- Task: Please transcribe the lines below exactly, and leave every image behind.

(Page images and extracted text)
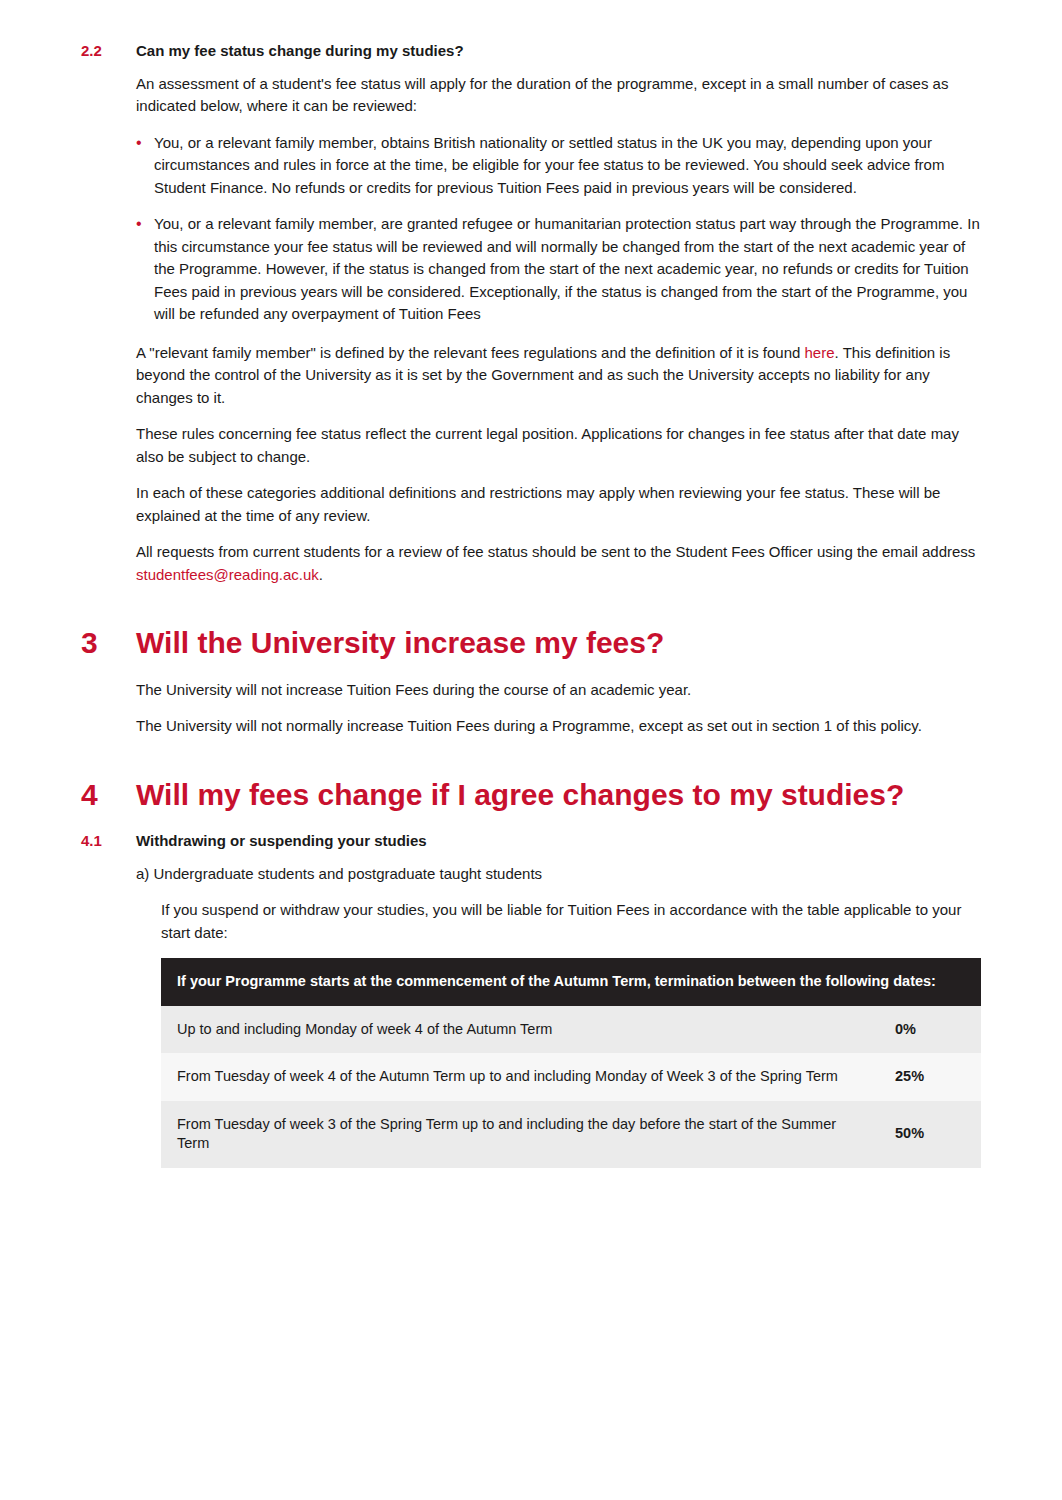2.2 Can my fee status change during my studies?
An assessment of a student's fee status will apply for the duration of the programme, except in a small number of cases as indicated below, where it can be reviewed:
You, or a relevant family member, obtains British nationality or settled status in the UK you may, depending upon your circumstances and rules in force at the time, be eligible for your fee status to be reviewed. You should seek advice from Student Finance. No refunds or credits for previous Tuition Fees paid in previous years will be considered.
You, or a relevant family member, are granted refugee or humanitarian protection status part way through the Programme. In this circumstance your fee status will be reviewed and will normally be changed from the start of the next academic year of the Programme. However, if the status is changed from the start of the next academic year, no refunds or credits for Tuition Fees paid in previous years will be considered. Exceptionally, if the status is changed from the start of the Programme, you will be refunded any overpayment of Tuition Fees
A "relevant family member" is defined by the relevant fees regulations and the definition of it is found here. This definition is beyond the control of the University as it is set by the Government and as such the University accepts no liability for any changes to it.
These rules concerning fee status reflect the current legal position. Applications for changes in fee status after that date may also be subject to change.
In each of these categories additional definitions and restrictions may apply when reviewing your fee status. These will be explained at the time of any review.
All requests from current students for a review of fee status should be sent to the Student Fees Officer using the email address studentfees@reading.ac.uk.
3 Will the University increase my fees?
The University will not increase Tuition Fees during the course of an academic year.
The University will not normally increase Tuition Fees during a Programme, except as set out in section 1 of this policy.
4 Will my fees change if I agree changes to my studies?
4.1 Withdrawing or suspending your studies
a) Undergraduate students and postgraduate taught students
If you suspend or withdraw your studies, you will be liable for Tuition Fees in accordance with the table applicable to your start date:
| If your Programme starts at the commencement of the Autumn Term, termination between the following dates: |
| --- |
| Up to and including Monday of week 4 of the Autumn Term | 0% |
| From Tuesday of week 4 of the Autumn Term up to and including Monday of Week 3 of the Spring Term | 25% |
| From Tuesday of week 3 of the Spring Term up to and including the day before the start of the Summer Term | 50% |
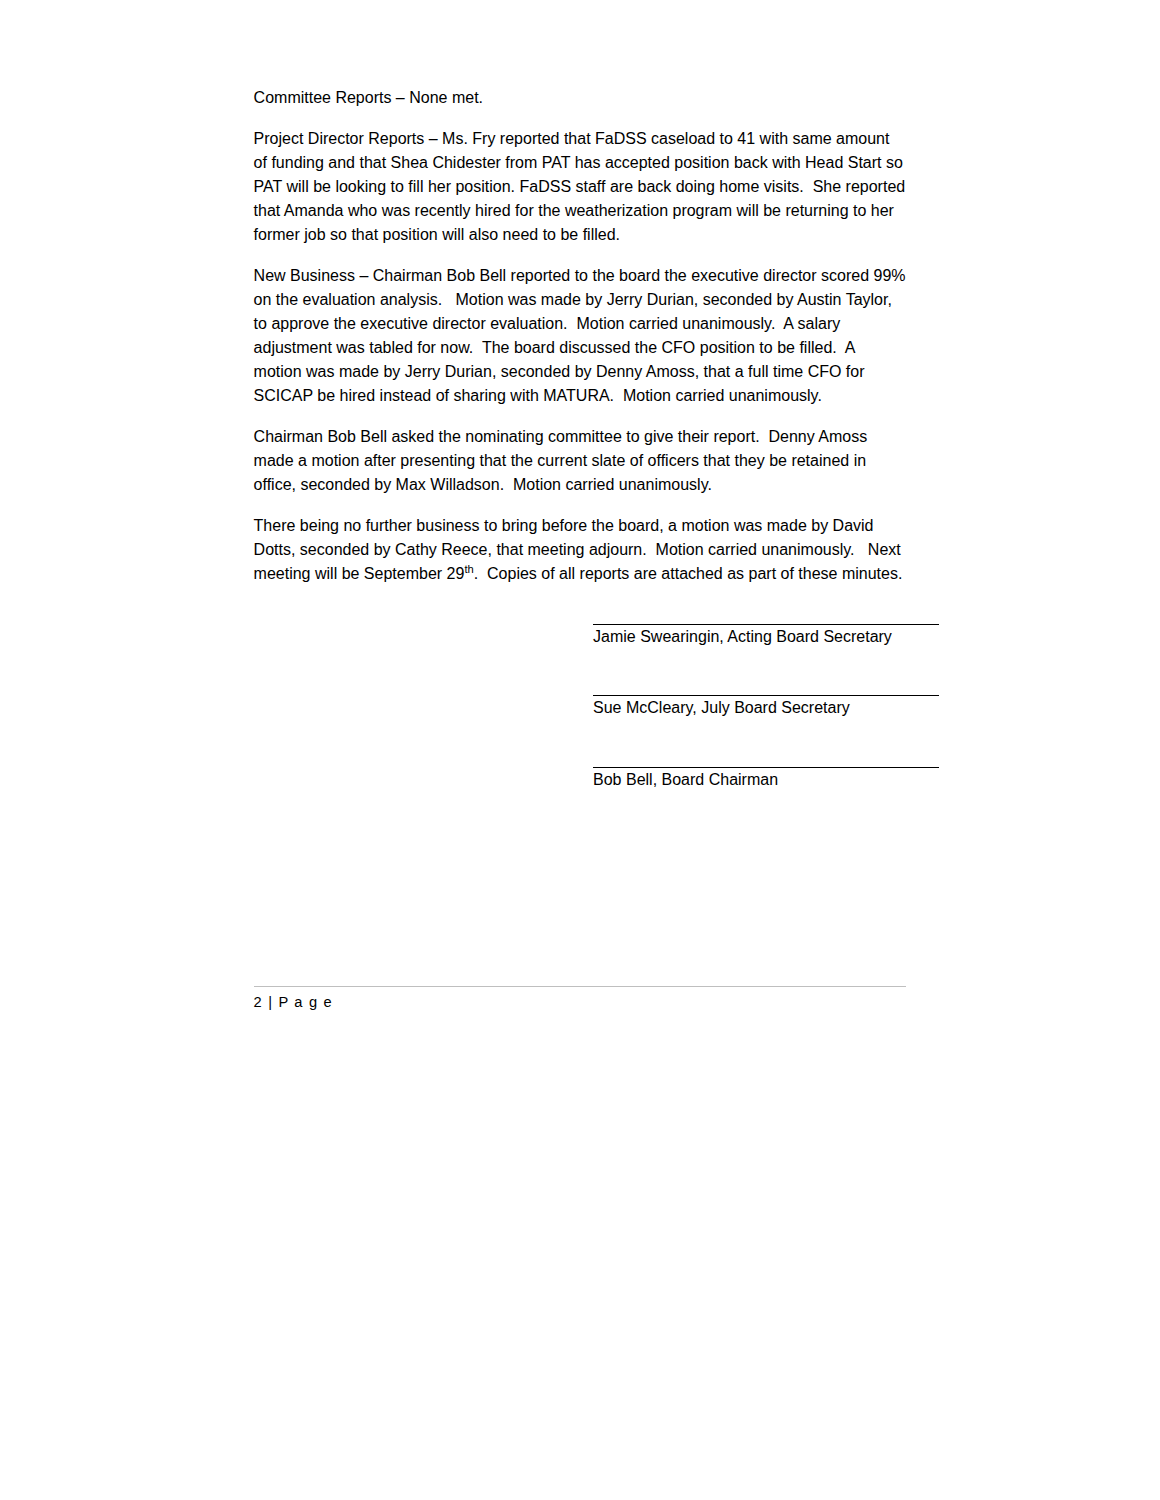Committee Reports – None met.
Project Director Reports – Ms. Fry reported that FaDSS caseload to 41 with same amount of funding and that Shea Chidester from PAT has accepted position back with Head Start so PAT will be looking to fill her position. FaDSS staff are back doing home visits. She reported that Amanda who was recently hired for the weatherization program will be returning to her former job so that position will also need to be filled.
New Business – Chairman Bob Bell reported to the board the executive director scored 99% on the evaluation analysis. Motion was made by Jerry Durian, seconded by Austin Taylor, to approve the executive director evaluation. Motion carried unanimously. A salary adjustment was tabled for now. The board discussed the CFO position to be filled. A motion was made by Jerry Durian, seconded by Denny Amoss, that a full time CFO for SCICAP be hired instead of sharing with MATURA. Motion carried unanimously.
Chairman Bob Bell asked the nominating committee to give their report. Denny Amoss made a motion after presenting that the current slate of officers that they be retained in office, seconded by Max Willadson. Motion carried unanimously.
There being no further business to bring before the board, a motion was made by David Dotts, seconded by Cathy Reece, that meeting adjourn. Motion carried unanimously. Next meeting will be September 29th. Copies of all reports are attached as part of these minutes.
Jamie Swearingin, Acting Board Secretary
Sue McCleary, July Board Secretary
Bob Bell, Board Chairman
2 | P a g e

- Result for this exercise:
2.2 Can my fee status change during my studies?
An assessment of a student's fee status will apply for the duration of the programme, except in a small number of cases as indicated below, where it can be reviewed:
You, or a relevant family member, obtains British nationality or settled status in the UK you may, depending upon your circumstances and rules in force at the time, be eligible for your fee status to be reviewed. You should seek advice from Student Finance. No refunds or credits for previous Tuition Fees paid in previous years will be considered.
You, or a relevant family member, are granted refugee or humanitarian protection status part way through the Programme. In this circumstance your fee status will be reviewed and will normally be changed from the start of the next academic year of the Programme. However, if the status is changed from the start of the next academic year, no refunds or credits for Tuition Fees paid in previous years will be considered. Exceptionally, if the status is changed from the start of the Programme, you will be refunded any overpayment of Tuition Fees
A "relevant family member" is defined by the relevant fees regulations and the definition of it is found here. This definition is beyond the control of the University as it is set by the Government and as such the University accepts no liability for any changes to it.
These rules concerning fee status reflect the current legal position. Applications for changes in fee status after that date may also be subject to change.
In each of these categories additional definitions and restrictions may apply when reviewing your fee status. These will be explained at the time of any review.
All requests from current students for a review of fee status should be sent to the Student Fees Officer using the email address studentfees@reading.ac.uk.
3 Will the University increase my fees?
The University will not increase Tuition Fees during the course of an academic year.
The University will not normally increase Tuition Fees during a Programme, except as set out in section 1 of this policy.
4 Will my fees change if I agree changes to my studies?
4.1 Withdrawing or suspending your studies
a) Undergraduate students and postgraduate taught students
If you suspend or withdraw your studies, you will be liable for Tuition Fees in accordance with the table applicable to your start date:
| If your Programme starts at the commencement of the Autumn Term, termination between the following dates: |
| --- |
| Up to and including Monday of week 4 of the Autumn Term | 0% |
| From Tuesday of week 4 of the Autumn Term up to and including Monday of Week 3 of the Spring Term | 25% |
| From Tuesday of week 3 of the Spring Term up to and including the day before the start of the Summer Term | 50% |
Committee Reports – None met.
Project Director Reports – Ms. Fry reported that FaDSS caseload to 41 with same amount of funding and that Shea Chidester from PAT has accepted position back with Head Start so PAT will be looking to fill her position. FaDSS staff are back doing home visits. She reported that Amanda who was recently hired for the weatherization program will be returning to her former job so that position will also need to be filled.
New Business – Chairman Bob Bell reported to the board the executive director scored 99% on the evaluation analysis. Motion was made by Jerry Durian, seconded by Austin Taylor, to approve the executive director evaluation. Motion carried unanimously. A salary adjustment was tabled for now. The board discussed the CFO position to be filled. A motion was made by Jerry Durian, seconded by Denny Amoss, that a full time CFO for SCICAP be hired instead of sharing with MATURA. Motion carried unanimously.
Chairman Bob Bell asked the nominating committee to give their report. Denny Amoss made a motion after presenting that the current slate of officers that they be retained in office, seconded by Max Willadson. Motion carried unanimously.
There being no further business to bring before the board, a motion was made by David Dotts, seconded by Cathy Reece, that meeting adjourn. Motion carried unanimously. Next meeting will be September 29th. Copies of all reports are attached as part of these minutes.
Jamie Swearingin, Acting Board Secretary
Sue McCleary, July Board Secretary
Bob Bell, Board Chairman
2 | P a g e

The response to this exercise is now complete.